* _Written task 1_
In the passage on georeferencing coordinate systems, what are variables with georeferencing coordinate systems made into?
* _Written task 2_
Transcribe the passage on georeferencing coordinate systems, starting at "The ucar.nc2.dataset objects" and ending at "are explicitly recognized.".

The ucar.nc2.dataset objects handle coordinate systems in a general way. The classes in the ucar.nc2.dataset.grid package are specialized for georeferencing coordinate systems in which the x, y, z, and time axes are explicitly recognized.
In order for it to be georeferencing, a coordinate system must have a lat/lon coordinate axis or a geoX/geoY coordinate axis and a projection that transforms it to lat/lon. It may optionally have vertical and time axes. Currently, vertical and time axes, if they exist, must be one-dimensional, and x/y or lat/lon axes must be 1 or 2 dimensional. Variables that have georeferencing coordinate systems are made into GeoGrids.

* _Exercise data_
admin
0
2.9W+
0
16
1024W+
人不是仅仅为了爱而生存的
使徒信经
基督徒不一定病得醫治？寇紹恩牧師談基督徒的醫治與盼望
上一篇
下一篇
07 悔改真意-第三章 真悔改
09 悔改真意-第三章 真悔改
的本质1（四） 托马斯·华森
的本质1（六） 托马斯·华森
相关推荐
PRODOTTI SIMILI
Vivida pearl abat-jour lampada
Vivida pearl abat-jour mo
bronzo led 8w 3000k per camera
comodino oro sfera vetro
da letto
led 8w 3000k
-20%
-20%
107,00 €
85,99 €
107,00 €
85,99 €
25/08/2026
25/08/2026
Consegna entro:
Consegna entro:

* * *

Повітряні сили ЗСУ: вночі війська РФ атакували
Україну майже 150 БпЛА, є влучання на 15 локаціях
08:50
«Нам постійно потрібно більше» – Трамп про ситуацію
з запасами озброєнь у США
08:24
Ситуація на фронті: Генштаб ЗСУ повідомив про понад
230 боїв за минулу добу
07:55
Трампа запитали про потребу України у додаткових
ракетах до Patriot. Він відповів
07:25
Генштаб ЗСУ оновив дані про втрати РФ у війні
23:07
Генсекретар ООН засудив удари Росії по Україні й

* * *

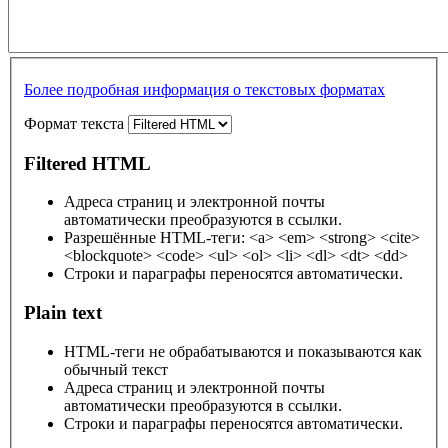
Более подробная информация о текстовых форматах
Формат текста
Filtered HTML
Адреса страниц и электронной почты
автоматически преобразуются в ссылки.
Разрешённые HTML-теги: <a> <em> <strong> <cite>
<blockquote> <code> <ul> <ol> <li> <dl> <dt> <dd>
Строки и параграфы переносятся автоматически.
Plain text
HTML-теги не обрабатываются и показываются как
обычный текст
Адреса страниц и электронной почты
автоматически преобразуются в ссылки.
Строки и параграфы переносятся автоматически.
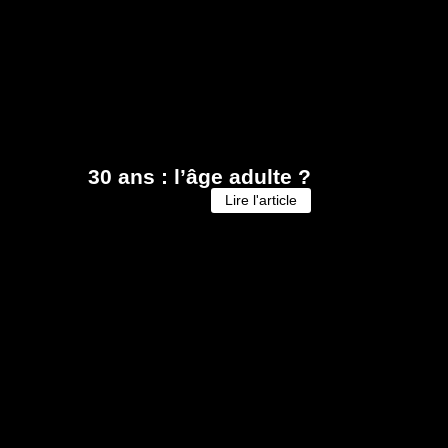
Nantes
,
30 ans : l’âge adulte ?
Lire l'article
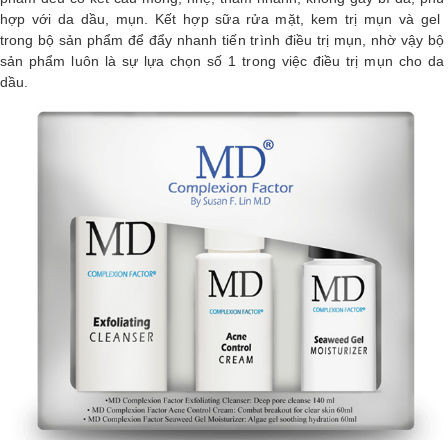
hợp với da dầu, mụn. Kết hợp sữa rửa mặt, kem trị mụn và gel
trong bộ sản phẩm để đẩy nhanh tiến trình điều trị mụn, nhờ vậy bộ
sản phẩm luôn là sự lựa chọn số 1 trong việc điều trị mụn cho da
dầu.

* _Problem solution 1_
GeoGrids

* _Problem solution 2_
The ucar.nc2.dataset objects handle coordinate systems in a general way. The classes in the ucar.nc2.dataset.grid package are specialized for georeferencing coordinate systems in which the x, y, z, and time axes are explicitly recognized.